*** SUPPLIED TEXT ***

*********** The undersigned have reviewed the prior Opinion and Award based upon the record of the proceedings before Chief Deputy Commissioner Gheen and the briefs and arguments of the parties. The appealing party has not shown good grounds to reconsider the evidence, receive further evidence, or rehear the parties or their representatives. The Full Commission adopts the Opinion and Award of Chief Deputy Commissioner Gheen with modifications.
*********** Based upon all the competent evidence from the record, the Full Commission finds as follows:
FINDINGS OF FACT 1. Plaintiff's date of birth is May 10, 1954. She was forty-eight years old on January 28, 2003, the date of the collision. Plaintiff was employed as a knitting machine operator at Guilford Mills in Kenansville, North Carolina at the time of the collision. *Page 2
2. Lillie Battiste (hereinafter "Battiste") was a school bus driver for defendant. She was forty-five years old on the date of the collision. She began working for defendant as a bus monitor on August 13, 2001, and she began training as a bus driver in November 2002. Battiste obtained her commercial driver's license (CDL) in December 2002 and began working as a school bus driver for defendant on January 9, 2003.
3. Battiste typically left her home for work between 6:10 and 6:15 a.m. She would drive to the bus depot at Charity Middle School to pick up the school bus and typically left the bus depot by 6:25 a.m. From the Charity Middle School parking lot, Battiste would turn left onto Charity Road and proceed east toward N.C. Highway 11. She would cross over N.C. Highway 11 and proceed to the Pre-K Center in Greenevers at which time the bus monitor would board the bus.
4. On January 28, 2003, Battiste was driving the school bus east on Charity Road. She came to a complete stop at the intersection of Charity Road and N.C. Highway 11. Battiste testified that she looked left, right and left again and started to pull out to cross the intersection.
5. On the morning of January 28, 2003, plaintiff was on her way to work. She left her home between 6:05 and 6:10 a.m., traveling north on N.C. Highway 11 in a 2000 black Dodge Durango. Plaintiff testified that her speed as she approached the intersection of Charity Road and N.C. Highway 11 was approximately forty-five to fifty miles per hour.

*** End of SUPPLIED TEXT ***
*** STUDY MATERIAL ***

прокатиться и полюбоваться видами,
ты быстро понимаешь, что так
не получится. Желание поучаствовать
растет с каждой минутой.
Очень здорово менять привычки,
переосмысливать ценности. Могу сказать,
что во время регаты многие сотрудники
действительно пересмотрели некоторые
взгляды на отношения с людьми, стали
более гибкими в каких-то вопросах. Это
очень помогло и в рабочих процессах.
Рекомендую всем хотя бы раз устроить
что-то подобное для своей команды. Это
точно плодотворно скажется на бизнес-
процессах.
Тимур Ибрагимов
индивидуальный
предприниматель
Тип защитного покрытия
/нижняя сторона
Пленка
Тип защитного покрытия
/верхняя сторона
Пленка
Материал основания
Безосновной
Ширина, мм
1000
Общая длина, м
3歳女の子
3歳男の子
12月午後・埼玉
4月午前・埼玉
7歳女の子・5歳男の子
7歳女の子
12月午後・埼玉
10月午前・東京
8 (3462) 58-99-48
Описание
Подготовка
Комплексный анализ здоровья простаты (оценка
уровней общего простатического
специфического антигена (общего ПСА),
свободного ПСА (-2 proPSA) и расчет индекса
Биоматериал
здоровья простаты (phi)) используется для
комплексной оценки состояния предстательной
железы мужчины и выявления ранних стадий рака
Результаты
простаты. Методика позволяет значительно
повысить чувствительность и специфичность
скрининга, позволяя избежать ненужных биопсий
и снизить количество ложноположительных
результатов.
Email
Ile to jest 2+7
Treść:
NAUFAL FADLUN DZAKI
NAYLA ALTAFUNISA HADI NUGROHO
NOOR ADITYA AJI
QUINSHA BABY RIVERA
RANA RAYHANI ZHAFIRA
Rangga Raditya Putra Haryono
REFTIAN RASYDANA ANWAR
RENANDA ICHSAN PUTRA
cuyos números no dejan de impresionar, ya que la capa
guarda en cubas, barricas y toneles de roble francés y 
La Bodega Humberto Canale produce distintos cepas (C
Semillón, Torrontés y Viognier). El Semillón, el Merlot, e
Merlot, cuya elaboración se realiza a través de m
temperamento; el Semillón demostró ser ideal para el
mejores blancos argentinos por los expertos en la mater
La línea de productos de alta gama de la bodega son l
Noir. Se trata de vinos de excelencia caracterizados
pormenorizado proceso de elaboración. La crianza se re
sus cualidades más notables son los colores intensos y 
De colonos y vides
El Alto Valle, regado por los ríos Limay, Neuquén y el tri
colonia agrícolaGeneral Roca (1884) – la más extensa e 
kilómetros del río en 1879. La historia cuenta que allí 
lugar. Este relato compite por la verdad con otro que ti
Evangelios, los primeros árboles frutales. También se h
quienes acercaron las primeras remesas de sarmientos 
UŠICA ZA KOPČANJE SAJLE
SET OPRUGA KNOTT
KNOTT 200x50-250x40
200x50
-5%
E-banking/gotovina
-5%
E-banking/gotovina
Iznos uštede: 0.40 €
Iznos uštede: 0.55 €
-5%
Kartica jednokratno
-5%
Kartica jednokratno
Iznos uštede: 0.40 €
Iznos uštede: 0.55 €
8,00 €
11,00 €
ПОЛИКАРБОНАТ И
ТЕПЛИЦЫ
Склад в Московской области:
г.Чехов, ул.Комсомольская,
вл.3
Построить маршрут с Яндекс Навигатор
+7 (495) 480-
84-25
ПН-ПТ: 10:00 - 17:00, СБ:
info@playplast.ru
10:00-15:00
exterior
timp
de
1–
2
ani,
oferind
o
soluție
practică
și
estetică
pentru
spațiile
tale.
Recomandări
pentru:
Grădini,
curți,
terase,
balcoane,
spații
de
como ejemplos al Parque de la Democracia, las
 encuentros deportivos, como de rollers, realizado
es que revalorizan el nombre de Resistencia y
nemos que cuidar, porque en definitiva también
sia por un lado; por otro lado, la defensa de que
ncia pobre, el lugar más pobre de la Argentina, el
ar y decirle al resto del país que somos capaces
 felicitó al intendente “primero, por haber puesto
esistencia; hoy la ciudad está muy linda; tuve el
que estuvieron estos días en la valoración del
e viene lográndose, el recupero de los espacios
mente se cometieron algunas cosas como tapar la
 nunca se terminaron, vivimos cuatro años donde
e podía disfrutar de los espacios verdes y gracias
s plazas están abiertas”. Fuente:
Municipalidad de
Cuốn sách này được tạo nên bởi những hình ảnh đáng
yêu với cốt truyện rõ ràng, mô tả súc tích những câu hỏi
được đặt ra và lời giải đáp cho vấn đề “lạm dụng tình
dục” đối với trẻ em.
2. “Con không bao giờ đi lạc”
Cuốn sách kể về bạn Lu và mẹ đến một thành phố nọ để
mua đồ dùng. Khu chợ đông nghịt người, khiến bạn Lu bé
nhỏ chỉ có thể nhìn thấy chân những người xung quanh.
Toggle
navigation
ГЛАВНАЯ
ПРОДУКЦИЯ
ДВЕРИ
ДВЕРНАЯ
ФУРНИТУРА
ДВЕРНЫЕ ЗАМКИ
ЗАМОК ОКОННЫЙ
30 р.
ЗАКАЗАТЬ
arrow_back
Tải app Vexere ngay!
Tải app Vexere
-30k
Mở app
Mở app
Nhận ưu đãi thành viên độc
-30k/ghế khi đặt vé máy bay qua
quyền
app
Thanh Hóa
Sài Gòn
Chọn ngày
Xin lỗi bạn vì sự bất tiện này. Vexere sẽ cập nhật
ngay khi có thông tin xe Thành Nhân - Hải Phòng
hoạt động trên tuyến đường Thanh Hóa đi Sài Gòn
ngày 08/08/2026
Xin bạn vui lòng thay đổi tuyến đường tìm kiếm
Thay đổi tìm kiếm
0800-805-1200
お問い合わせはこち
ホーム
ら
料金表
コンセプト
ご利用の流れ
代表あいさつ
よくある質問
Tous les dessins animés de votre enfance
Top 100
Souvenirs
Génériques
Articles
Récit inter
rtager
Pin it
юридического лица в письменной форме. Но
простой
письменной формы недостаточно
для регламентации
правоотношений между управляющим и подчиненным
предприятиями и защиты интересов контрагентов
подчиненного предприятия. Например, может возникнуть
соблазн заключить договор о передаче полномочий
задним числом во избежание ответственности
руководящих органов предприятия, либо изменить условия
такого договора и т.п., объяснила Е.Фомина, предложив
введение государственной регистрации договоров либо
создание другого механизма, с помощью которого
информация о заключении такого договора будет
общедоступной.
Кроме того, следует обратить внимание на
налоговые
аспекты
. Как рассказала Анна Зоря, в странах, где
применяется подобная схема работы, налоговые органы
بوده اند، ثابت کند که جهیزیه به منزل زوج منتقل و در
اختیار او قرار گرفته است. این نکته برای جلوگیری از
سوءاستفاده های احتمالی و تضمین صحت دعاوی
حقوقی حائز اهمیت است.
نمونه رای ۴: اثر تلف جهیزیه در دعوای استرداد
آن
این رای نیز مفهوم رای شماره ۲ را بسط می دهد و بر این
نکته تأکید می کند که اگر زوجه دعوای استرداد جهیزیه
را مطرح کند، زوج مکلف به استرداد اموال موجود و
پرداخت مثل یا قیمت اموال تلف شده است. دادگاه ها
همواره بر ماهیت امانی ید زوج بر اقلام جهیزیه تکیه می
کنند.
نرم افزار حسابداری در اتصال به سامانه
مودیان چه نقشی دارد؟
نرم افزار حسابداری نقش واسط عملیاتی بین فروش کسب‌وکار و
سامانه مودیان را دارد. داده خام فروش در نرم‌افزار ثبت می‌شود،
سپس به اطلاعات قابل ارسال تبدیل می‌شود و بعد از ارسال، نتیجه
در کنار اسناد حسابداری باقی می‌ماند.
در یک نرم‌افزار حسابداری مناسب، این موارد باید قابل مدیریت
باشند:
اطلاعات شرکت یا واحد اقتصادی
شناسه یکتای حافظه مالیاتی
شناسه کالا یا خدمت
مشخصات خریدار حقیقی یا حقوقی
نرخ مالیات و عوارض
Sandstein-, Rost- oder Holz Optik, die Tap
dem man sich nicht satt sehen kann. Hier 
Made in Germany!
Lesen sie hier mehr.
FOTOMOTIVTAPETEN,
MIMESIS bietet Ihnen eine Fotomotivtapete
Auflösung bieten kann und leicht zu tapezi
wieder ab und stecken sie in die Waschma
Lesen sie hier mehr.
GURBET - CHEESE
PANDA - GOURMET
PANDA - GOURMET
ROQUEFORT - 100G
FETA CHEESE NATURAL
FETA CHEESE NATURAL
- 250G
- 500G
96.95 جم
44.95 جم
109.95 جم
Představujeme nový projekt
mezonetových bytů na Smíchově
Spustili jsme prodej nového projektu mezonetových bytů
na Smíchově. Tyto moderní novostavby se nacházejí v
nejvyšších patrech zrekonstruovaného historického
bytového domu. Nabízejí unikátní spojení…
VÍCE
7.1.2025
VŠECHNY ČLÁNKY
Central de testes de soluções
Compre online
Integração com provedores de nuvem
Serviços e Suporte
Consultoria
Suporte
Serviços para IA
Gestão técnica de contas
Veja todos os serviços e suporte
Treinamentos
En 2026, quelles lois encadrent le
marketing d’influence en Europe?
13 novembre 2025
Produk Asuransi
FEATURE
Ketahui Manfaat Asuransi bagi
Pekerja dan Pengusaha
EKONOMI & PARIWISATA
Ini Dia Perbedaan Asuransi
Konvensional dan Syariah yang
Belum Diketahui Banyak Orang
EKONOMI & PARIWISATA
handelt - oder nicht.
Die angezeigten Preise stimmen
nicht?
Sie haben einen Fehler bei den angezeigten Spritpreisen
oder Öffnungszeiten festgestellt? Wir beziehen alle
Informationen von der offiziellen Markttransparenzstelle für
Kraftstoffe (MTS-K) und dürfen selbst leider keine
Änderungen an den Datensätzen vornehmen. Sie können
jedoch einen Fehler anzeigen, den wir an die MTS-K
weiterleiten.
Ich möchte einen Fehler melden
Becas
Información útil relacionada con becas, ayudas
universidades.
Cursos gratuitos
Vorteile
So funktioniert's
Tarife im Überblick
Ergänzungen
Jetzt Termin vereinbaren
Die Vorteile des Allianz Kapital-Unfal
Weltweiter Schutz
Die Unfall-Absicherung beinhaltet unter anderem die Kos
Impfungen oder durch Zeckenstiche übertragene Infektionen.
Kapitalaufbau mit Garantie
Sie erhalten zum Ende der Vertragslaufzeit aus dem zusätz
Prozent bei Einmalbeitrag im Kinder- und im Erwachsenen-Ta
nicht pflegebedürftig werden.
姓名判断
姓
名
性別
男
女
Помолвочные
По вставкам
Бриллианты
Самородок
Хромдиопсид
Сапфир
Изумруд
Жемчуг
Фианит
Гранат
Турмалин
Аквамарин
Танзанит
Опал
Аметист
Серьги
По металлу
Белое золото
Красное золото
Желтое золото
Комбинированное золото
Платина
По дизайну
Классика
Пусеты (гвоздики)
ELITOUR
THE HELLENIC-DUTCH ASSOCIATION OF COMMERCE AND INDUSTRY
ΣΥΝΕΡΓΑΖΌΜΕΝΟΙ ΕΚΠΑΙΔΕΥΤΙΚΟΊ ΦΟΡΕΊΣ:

*** End of STUDY MATERIAL ***

WORK INSTRUCTION 1:
What was Plaintiff's job at Guilford Mills at the time of the collision, according to the opinion?
WORK INSTRUCTION 2:
Reproduce the opinion's wording from "3. Battiste typically" to "cross the intersection.".

PROBLEM SOLUTION 1:
She was a knitting machine operator.

PROBLEM SOLUTION 2:
3. Battiste typically left her home for work between 6:10 and 6:15 a.m. She would drive to the bus depot at Charity Middle School to pick up the school bus and typically left the bus depot by 6:25 a.m. From the Charity Middle School parking lot, Battiste would turn left onto Charity Road and proceed east toward N.C. Highway 11. She would cross over N.C. Highway 11 and proceed to the Pre-K Center in Greenevers at which time the bus monitor would board the bus.
4. On January 28, 2003, Battiste was driving the school bus east on Charity Road. She came to a complete stop at the intersection of Charity Road and N.C. Highway 11. Battiste testified that she looked left, right and left again and started to pull out to cross the intersection.